Homework Review

The Age That Women Have Babies: How a Gap Divides America, New York Times 4 August 2018.

New York Times went even deeper on the data we were playing with last week: they found and animated the spread over each year. They also mapped the average age for first time mothers for every county in the US, and broke first time mothers into a few categories:

NYT map of first time mothers by US county

NYT map of first time mothers by education and marriage

Why maps?

We use maps to understand the data, to find a story, to tell a story. Some of my favorite examples:

The Expanding News Desert, UNC (2018)
How we mapped Homan Square, Source + The Guardian (2018)
Something in the water, King’s College School of Journalism (2017)
Visualize Transit-Rich Housing, Sasha Aickin’s personal project (Spring 2018)
Murder with Impunity, Washington Post (2018)
Fatal Force, Washingon Post (2016)
How fast is LAFD where you live?, LA Times (2012)
Poisoned Place, NPR (2011) / map / about the data /
At Risk in a Big Quake: 39 of San Francisco’s Top High Rises, New York Times (2018)
San Francisco Public Press layered the map of un-retrofitted soft story buildings over the liquefaction map provided by the USGS to create a very rough list of unsafe buildings in San Francisco.
Mapping the Shoreline Building Boom as Seas Rise, San Francisco Public Press (2017)
ProPublica & The Lens: Losing Ground, ProPublica (2017)
Borderlands, NPR (2014)
CALmatters mapped all the housing initiatives on the June 2018 ballot, CALmatters (2018)
A quick caveat about normalization., XKCD

North Bay Fires (2017)

KQED Property and Structures Damage was the most visited during the fires.
KQED looks at fire hazard zones, which are public record. Most of the devastating 2017 Napa and Sonomoa fires were in “moderate” fire hazard zones.

Projections, Shapes, Points, and Lines

Mapping Points

“Geocoding” refers to the process of identifying an individual latitude/longitude pair for an address or other location description. To actually plot a location on a map, you need the location’s latitude and longitude. 219 West 40th Street means nothing without coordinates.

Geocoding is often challenging because there aren’t great free resources for doing batch jobs or processing many addresses at once.
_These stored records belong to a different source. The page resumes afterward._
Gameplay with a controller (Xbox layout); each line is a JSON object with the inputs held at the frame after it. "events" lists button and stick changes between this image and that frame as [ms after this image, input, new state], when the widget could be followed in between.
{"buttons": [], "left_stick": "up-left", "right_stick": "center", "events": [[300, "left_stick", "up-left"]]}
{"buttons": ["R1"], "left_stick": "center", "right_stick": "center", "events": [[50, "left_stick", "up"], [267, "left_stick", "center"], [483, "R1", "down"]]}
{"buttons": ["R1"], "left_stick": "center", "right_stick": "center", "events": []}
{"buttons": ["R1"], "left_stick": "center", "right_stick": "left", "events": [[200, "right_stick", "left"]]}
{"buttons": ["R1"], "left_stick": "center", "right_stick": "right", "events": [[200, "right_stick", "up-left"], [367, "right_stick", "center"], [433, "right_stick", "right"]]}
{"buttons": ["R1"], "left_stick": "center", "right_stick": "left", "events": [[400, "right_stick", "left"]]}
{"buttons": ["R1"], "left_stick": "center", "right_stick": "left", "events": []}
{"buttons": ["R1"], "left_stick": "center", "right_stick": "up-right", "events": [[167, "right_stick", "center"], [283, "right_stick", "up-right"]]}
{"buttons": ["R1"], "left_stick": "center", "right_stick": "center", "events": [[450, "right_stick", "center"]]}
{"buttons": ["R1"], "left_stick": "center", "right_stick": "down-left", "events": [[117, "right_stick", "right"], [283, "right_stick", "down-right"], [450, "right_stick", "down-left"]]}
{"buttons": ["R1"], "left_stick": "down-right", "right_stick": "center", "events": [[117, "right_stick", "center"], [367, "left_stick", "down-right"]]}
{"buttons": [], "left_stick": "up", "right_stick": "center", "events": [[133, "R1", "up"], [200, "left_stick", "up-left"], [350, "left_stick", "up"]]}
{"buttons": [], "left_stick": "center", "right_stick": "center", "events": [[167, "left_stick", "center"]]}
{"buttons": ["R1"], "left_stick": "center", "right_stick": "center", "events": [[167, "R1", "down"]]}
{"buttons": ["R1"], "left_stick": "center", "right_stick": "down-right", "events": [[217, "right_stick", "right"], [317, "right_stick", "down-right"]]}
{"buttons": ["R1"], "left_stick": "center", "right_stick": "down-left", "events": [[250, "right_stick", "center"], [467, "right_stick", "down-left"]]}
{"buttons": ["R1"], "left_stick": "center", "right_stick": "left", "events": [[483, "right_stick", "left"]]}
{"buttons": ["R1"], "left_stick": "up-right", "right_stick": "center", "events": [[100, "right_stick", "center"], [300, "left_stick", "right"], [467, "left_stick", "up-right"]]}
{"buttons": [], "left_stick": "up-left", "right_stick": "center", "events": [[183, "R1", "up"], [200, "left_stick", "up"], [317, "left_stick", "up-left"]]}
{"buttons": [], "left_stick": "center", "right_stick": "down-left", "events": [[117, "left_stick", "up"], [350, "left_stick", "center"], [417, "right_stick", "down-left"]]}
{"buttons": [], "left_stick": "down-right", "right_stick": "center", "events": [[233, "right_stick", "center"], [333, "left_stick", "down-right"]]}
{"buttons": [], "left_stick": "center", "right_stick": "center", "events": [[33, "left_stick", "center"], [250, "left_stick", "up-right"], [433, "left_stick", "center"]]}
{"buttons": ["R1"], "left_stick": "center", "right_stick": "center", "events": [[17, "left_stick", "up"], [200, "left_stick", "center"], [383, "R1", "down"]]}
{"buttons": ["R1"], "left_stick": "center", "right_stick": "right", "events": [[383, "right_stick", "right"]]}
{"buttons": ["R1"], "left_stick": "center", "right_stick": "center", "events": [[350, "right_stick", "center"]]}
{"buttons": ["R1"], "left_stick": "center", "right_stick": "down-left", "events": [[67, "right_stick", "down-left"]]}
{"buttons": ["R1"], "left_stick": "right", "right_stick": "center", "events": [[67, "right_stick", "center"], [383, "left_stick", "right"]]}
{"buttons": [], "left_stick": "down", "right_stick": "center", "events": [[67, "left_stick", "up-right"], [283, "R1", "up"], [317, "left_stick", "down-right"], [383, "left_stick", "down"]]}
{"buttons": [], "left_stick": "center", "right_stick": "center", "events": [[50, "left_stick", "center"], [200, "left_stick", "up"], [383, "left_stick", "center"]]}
The Geocoding Tip Sheet is a round up of good options, but often public data sources already include coordinates.

Mapping Lines

We use lines pretty rarely in intro maps, but a line is a series of two or more points connected together.

Mapping Polygons

Zipcodes, council districts, police precincts – these are all polygons. Most of your maps will be in polygons. These polygons are defined in (usually) one of two specialized file formats – a “Shapefile” or a “KML” file. The syntax of the file types varies, but they contain basically the same information – the polygon called “Bronx CB 04” is defined by this series of lat/lon pairs.

Usually your data won’t include a shapefile. If you have high school graduation rates by school district, and you want to map those, you need to find a shapefile that describes the outline of each school district, and then you need to combine that shapefile with your data, by identifying a column that the two tables have in common.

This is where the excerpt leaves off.